In my time at Aristocrat I have had been fortunate to gain exposure to positive leadership qualities as well as some negative, however I have taken learnings from both experiences to shape my values and career objectives. I have had several mentors that have made an impact and I find the ones I have been closer to and learnt the most from are those that are strong people managers. Someone that can strategically think about a situation as well as consider all opinions and encourages others to challenge that thinking and the decision-making process. A mentor or coach that makes you feel heard by being a sounding board, respected and cared for and they understand your role and the detail you present to them. One that should be there when it counts and even when it doesn’t and give their people the ability to shine and praise them openly for it.

This people orientated mentoring style provides me with an environment where I feel I can flourish and grow; without the concerns we all face traditionally at work I am truly able to do my best work for the business. This also then reflects in my personal life where situations that matter greatly to me and can be source of concern suddenly lift because the level of importance of them dropped due to my mind set, trusting my input and someone having your back as I have always had others.

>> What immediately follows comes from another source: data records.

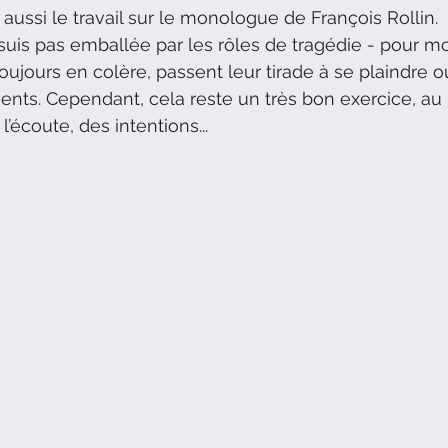
aussi le travail sur le monologue de François Rollin. 
suis pas emballée par les rôles de tragédie - pour moi
ujours en colère, passent leur tirade à se plaindre o
ents. Cependant, cela reste un très bon exercice, au
l’écoute, des intentions...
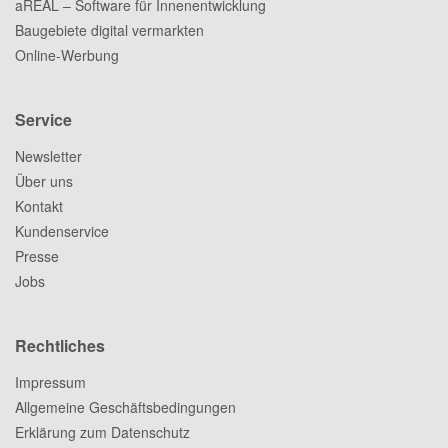
aREAL – Software für Innenentwicklung
Baugebiete digital vermarkten
Online-Werbung
Service
Newsletter
Über uns
Kontakt
Kundenservice
Presse
Jobs
Rechtliches
Impressum
Allgemeine Geschäftsbedingungen
Erklärung zum Datenschutz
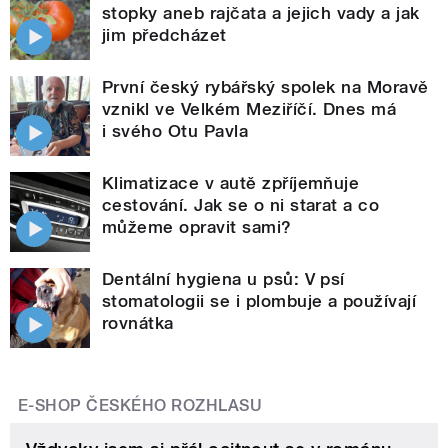
stopky aneb rajčata a jejich vady a jak
jim předcházet
První český rybářský spolek na Moravě
vznikl ve Velkém Meziříčí. Dnes má
i svého Otu Pavla
Klimatizace v autě zpříjemňuje
cestování. Jak se o ni starat a co
můžeme opravit sami?
Dentální hygiena u psů: V psí
stomatologii se i plombuje a používají
rovnátka
E-SHOP ČESKÉHO ROZHLASU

This also dove tails into my own family support and values. My greatest mentors were my parents.  I would describe them to you as my compass and they centred me and taught me to be strong, supportive, caring, and respectful all the aspects of being a good person and a good employee. They taught me to never give up and always stand where others would fall. My mother was a very strong and caring woman and my father valued and encouraged his children’s contribution to the world of business.

What are some assumptions you’ve witnessed about women working in the gaming and/or hospitality industry?

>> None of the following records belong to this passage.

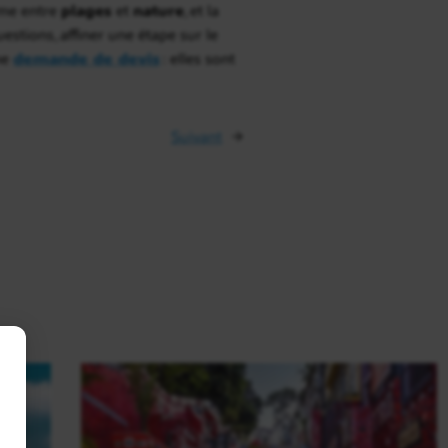
hme entre
plages
et
nature
, et la
estions, affiner une étape sur le
ne
demande de devis
: elles sont
Suivant
→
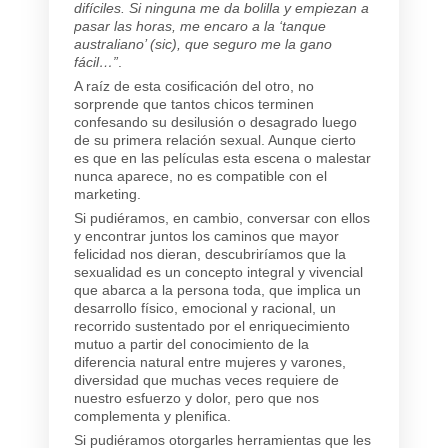
difíciles. Si ninguna me da bolilla y empiezan a
pasar las horas, me encaro a la ‘tanque
australiano’ (sic), que seguro me la gano
fácil…”
.
A raíz de esta cosificación del otro, no
sorprende que tantos chicos terminen
confesando su desilusión o desagrado luego
de su primera relación sexual. Aunque cierto
es que en las películas esta escena o malestar
nunca aparece, no es compatible con el
marketing.
Si pudiéramos, en cambio, conversar con ellos
y encontrar juntos los caminos que mayor
felicidad nos dieran, descubriríamos que la
sexualidad es un concepto integral y vivencial
que abarca a la persona toda, que implica un
desarrollo físico, emocional y racional, un
recorrido sustentado por el enriquecimiento
mutuo a partir del conocimiento de la
diferencia natural entre mujeres y varones,
diversidad que muchas veces requiere de
nuestro esfuerzo y dolor, pero que nos
complementa y plenifica.
Si pudiéramos otorgarles herramientas que les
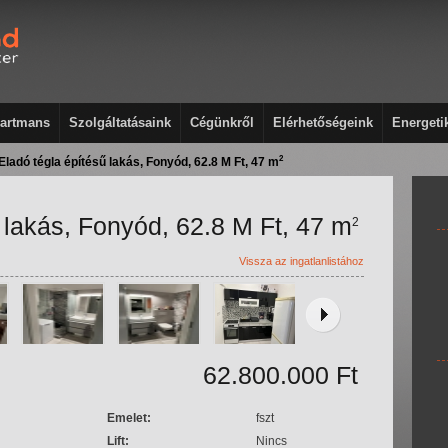
artmans
Szolgáltatásaink
Cégünkről
Elérhetőségeink
Energeti
2
Eladó tégla építésű lakás, Fonyód, 62.8 M Ft, 47 m
 lakás, Fonyód, 62.8 M Ft, 47 m
2
Vissza az ingatlanlistához
62.800.000 Ft
Emelet:
fszt
Lift:
Nincs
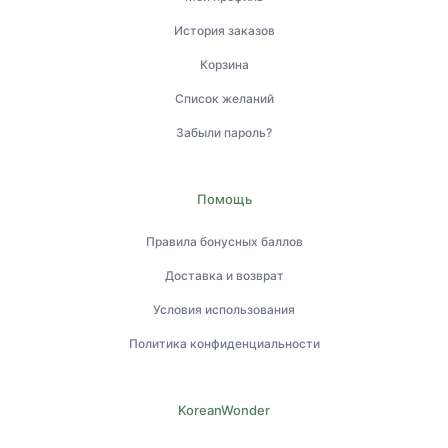
История заказов
Корзина
Список желаний
Забыли пароль?
Помощь
Правила бонусных баллов
Доставка и возврат
Условия использования
Политика конфиденциальности
KoreanWonder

I feel the role that women play in the gaming industry has transformed and is growing and I was fortunate enough to start working at a time where those tables were slowly starting to turn. I believe there was a misconception that woman did not have the interest or the understanding of the gaming industry. I support policies that value that contribution made and cultivate learning and skill sets that attain that desired performance level but for all genders. Policies set the guidelines; however, I believe it is up to an individual to change the behaviours of themselves and others through role modelling, respect, and empathy.

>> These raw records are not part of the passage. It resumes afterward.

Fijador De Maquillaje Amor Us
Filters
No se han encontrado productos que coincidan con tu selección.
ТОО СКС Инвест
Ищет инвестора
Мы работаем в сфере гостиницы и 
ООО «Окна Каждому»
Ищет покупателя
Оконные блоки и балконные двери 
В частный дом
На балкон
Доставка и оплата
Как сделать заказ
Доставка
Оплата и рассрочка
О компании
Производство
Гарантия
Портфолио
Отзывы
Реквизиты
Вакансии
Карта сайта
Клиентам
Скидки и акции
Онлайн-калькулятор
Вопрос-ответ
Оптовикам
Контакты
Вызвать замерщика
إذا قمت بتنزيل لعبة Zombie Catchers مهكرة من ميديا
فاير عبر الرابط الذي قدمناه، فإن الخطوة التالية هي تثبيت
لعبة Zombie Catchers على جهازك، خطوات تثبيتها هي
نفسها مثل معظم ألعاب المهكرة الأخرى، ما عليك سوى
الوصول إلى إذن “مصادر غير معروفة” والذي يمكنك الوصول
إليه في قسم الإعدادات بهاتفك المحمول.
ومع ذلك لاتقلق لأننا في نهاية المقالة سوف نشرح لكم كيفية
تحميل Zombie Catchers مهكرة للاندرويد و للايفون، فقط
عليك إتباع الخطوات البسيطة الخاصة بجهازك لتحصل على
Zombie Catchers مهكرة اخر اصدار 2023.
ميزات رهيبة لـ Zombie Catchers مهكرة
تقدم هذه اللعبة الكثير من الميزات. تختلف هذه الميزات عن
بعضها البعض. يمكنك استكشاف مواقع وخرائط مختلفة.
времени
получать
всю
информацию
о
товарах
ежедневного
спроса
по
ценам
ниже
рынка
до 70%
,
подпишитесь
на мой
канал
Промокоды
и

There is the assumption that women have families and therefore cannot work certain hours, or travel or attend gaming industry events both social and work related.  A lot of women such as myself don’t have children and therefore this stereotype of traditional female values should not be assumed but instead offer the opportunity for the individual to consider no matter what the gender type. I myself have had someone answer for a job opportunity in my past at Aristocrat due to travel or relocating concerns without consulting me.

Another assumption is that woman are not the main earner in their family. I often hear the commentary within the industry, but he has a family to support or he is a new father. Unfortunately, still today I don’t often hear the exact same level of concern for woman. Is that because of traditional renumeration differences or mind set I am unsure. I, myself have had to raise in salary reviews that I am the main earner in my family as the assumption has been that I am not.

Today in any industry, not just gaming, I think there may be an assumption that women want to be recognised because of their gender  instead of what they bring to the table. I support that we should take gender out of the equation and base a person’s input on their merit, performance, contribution, and experience and then being recognised because they are the right person for the job.